Stored data entries

○ ○ ○

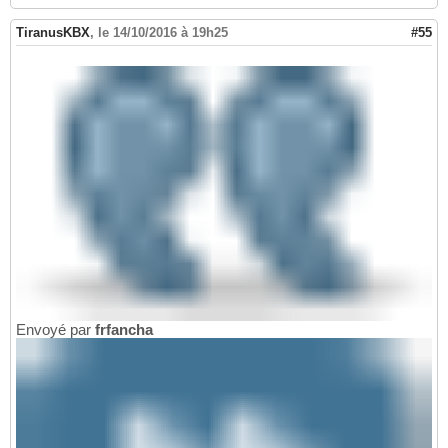
TiranusKBX
,
le 14/10/2016 à 19h25
#55
Envoyé par
frfancha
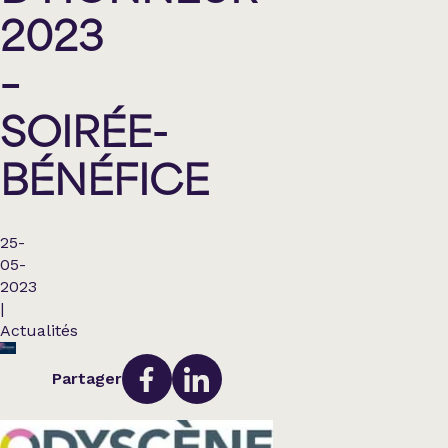
2023
–
SOIRÉE-
BÉNÉFICE
25-
05-
2023
|
Actualités
Partager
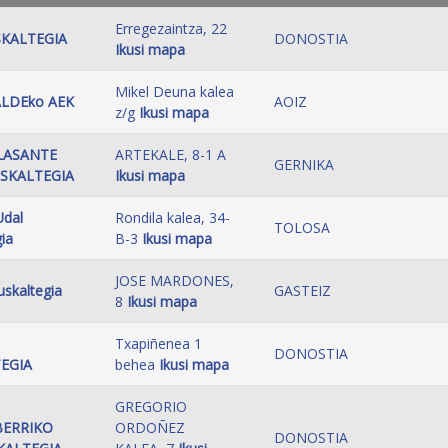
Erregezaintza, 22
SKALTEGIA
DONOSTIA
Ikusi mapa
Mikel Deuna kalea
LDEko AEK
AOIZ
z/g
Ikusi mapa
LLASANTE
ARTEKALE, 8-1 A
GERNIKA
SKALTEGIA
Ikusi mapa
Udal
Rondila kalea, 34-
TOLOSA
ia
B-3
Ikusi mapa
JOSE MARDONES,
euskaltegia
GASTEIZ
8
Ikusi mapa
Txapiñenea 1
DONOSTIA
EGIA
behea
Ikusi mapa
GREGORIO
BERRIKO
ORDOÑEZ
DONOSTIA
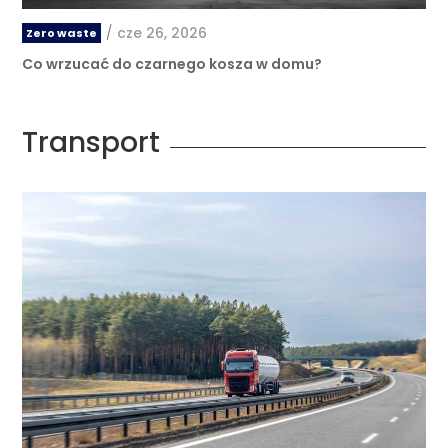
/
cze 26, 2026
Zero waste
Co wrzucać do czarnego kosza w domu?
Transport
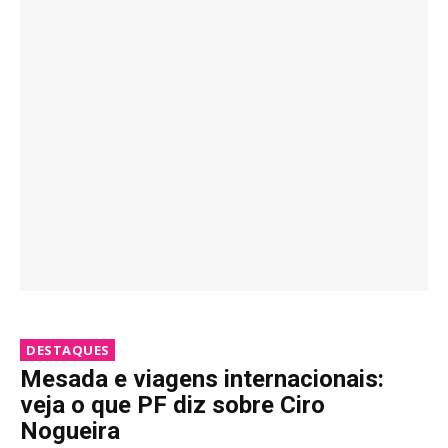
DESTAQUES
Mesada e viagens internacionais:
veja o que PF diz sobre Ciro
Nogueira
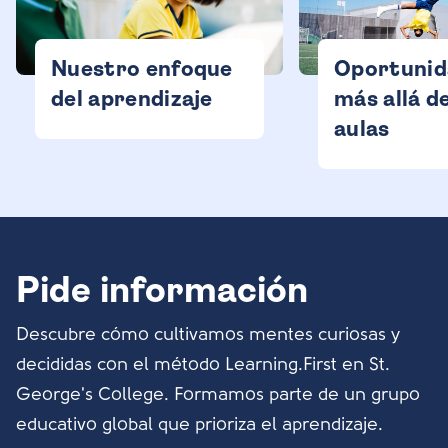
Nuestro enfoque
Oportunid
del aprendizaje
más allá de
aulas
Pide información
Descubre cómo cultivamos mentes curiosas y
decididas con el método Learning.First en St.
George's College. Formamos parte de un grupo
educativo global que prioriza el aprendizaje.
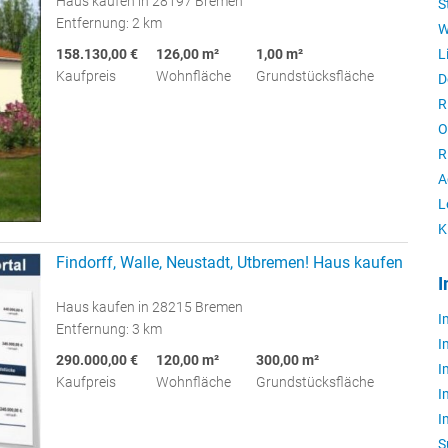
Haus kaufen in 28197 Bremen
S
Entfernung: 2 km
W
158.130,00 €
126,00 m²
1,00 m²
L
Kaufpreis
Wohnfläche
Grundstücksfläche
D
R
O
R
A
L
K
Findorff, Walle, Neustadt, Utbremen! Haus kaufen
I
Haus kaufen in 28215 Bremen
I
Entfernung: 3 km
I
290.000,00 €
120,00 m²
300,00 m²
I
Kaufpreis
Wohnfläche
Grundstücksfläche
I
I
S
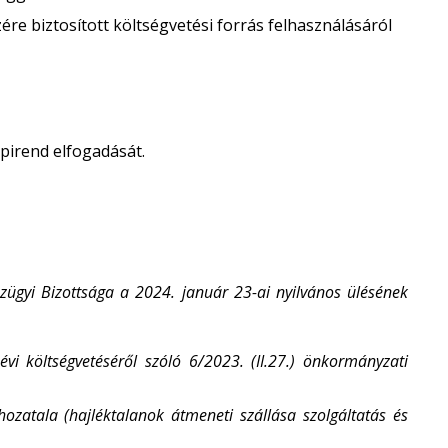
re biztosított költségvetési forrás felhasználásáról
apirend elfogadását.
zügyi Bizottsága a 2024. január 23-ai nyilvános ülésének
i költségvetéséről szóló 6/2023. (II.27.) önkormányzati
hozatala (
hajléktalanok átmeneti szállása szolgáltatás
és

○ ○ ○

Problem - Show all lines above holding the word "aprendizaje".

Answer for this exercise -
del aprendizaje
educativo global que prioriza el aprendizaje.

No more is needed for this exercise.